The Art of Data Science in Spark
Apache Spark, or simply “Spark,” is a highly distributed, fault-tolerant, scalable framework that processes massive amounts of data. As it processes data, Spark abstracts the distribution of the data computations via a machine cluster thus enabling you to create applications using Java, Scala, Python, R, and SQL.
Spark has multiple APIs that make life easier for data scientists and analysts when processing and cleaning data:
- The Spark platform allows data analysts to use SQL code to process data.
- MLlib is a scalable machine learning API with several algorithms ready to use to effectively train various models.
- Spark Streaming is an API that makes the build-out of scalable, fault-tolerant streaming applications more streamlined and easier for data scientists. This API library enables you to process data in mini-batches while being able to tune various aspects of the process at each step.
- NOTE on the Sparking Streaming API: recently, the Structured Streaming API was launched. This new API runs on top of the Spark SQL API by making use of the dataframes.
- GraphX is an API that allows for seamless graph analysis and graph-parallel computations.
Databricks — the company behind Apache Spark — was funded by the creators of the Spark project and have many supporters contributing to their open source endeavors.
As part of a full-day workshop at ODSC East 2018 on the use of data science in Spark, Adam Breindel explained how to start a cluster using Databricks Community Edition and exploring data using Spark SQL. Afterward, he covered the basics and more advanced topics of machine learning using the Spark MLlib library.
To get started using Spark, a team of scientists from Databricks enabled a sandbox environment for you to learn and test your Spark projects and code. You just need to create a community edition account at Databricks.
Once you’re set up with an account, there are feature notebooks that you can explore. If you’re a beginner then you can go through everything in order. If you’re already a bit familiar with Spark then it’s recommended you start with Databricks for Data Scientists.
In order to explore the notebooks or test your own code, you will need to create a cluster.
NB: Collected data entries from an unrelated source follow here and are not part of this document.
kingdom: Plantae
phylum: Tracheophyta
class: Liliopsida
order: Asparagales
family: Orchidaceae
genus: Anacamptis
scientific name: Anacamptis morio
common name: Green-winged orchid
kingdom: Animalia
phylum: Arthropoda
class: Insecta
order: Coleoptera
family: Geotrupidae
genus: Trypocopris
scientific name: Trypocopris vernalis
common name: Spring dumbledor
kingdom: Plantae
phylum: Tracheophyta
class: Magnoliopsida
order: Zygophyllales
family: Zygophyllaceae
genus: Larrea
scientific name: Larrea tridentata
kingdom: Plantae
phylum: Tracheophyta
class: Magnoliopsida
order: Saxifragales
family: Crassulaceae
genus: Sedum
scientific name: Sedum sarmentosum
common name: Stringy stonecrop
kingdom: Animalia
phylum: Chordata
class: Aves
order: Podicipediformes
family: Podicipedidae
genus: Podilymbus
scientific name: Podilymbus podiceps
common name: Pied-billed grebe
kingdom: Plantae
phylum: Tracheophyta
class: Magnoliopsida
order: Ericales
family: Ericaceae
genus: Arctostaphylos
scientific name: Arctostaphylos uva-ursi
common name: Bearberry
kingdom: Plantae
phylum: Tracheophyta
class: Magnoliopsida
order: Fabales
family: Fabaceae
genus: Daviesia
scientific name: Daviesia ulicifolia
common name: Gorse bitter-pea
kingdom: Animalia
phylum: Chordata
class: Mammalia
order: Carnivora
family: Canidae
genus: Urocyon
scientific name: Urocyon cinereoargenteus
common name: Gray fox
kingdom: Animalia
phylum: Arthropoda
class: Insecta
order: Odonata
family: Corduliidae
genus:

In just a few clicks you can create a cluster with 6GB of memory. Note that the cluster will automatically terminate after 2 hours of idling.
You can import your own notebook file to the Databricks CE in any of these formats: .dbc, .scala, .py, .sql, .r, .ipynb, .html. This is a helpful way to check your code and test it with a sample dataset, or even to run small projects.
The Databricks for Data Scientists notebook also contains a link to a documentation notebook for data engineers that is worth looking into if you want to learn more about data engineering in Spark.
Data Science and Spark
In general, for any data science project, you will start with some exploratory data analysis (EDA). The EDA phase is about exploring the datasets in terms of the problem you are working on. EDA will include univariate and multivariate analysis. If you are working with structured data then SQL is a great option. EDA is usually performed using SQL to query the data and get a basic understanding of the datasets.
Spark provides the Spark SQL library where you can query your data using SQL syntax. This SQL code is transformed to the right scala commands to process your data. However, this abstraction facilitates the analyst job of exploring the data using SQL code, which most analysts are already familiar with performing.
You can upload data to your cluster and use Spark SQL to explore it.
Next, you can use SQL code just by adding %sql at the beginning of the cell in the notebook. This will allow you to write SQL syntax to process your data in Spark.
The Spark notebook provided by Databricks has an easy way to visualize your results from the queries. Once you get your analyses back, you can modify the options to visualize the results — an especially exciting feature designed for exploring categorical data or time series data.
Once you have covered the data exploration part and maybe created some new features in your dataset, you are ready to start training a machine learning models.
Apache Spark MLlib is the library in Spark for machine learning tasks. You have some machine learning algorithms for regression, classification, and clustering problems. You can apply feature engineering for feature extraction, dimensionality reduction, and selection, you can create pipelines and also select the best models with the hyperparameter tuning, and you can also save your trained machine learning models to deploy them later. Scala and Python are also good candidates for use with MLlib if you’re more familiar with those.
Check out the documentation of MLlib in the Apache Spark project website.
If you prefer an electronic version of what I just told you, you can download The Apache Spark Collection from Databricks. It contains all the relevant information for data engineers scientists along with a gentle introduction to Spark.
Practicing data science in Spark is a go. You can start performing EDA using the Spark SQL library, and it’s possible to create derived variables or new features to then train your machine learning models using the Apache Spark MLlib.
Python, R, Java, and Scala are all great options for your machine learning tasks. Pipelines and model tuning can be computed for the models using Spark MLlib. Lastly, all of your data exploration projects can be made into useful visualizations of the notebooks, making it a viable option for reporting.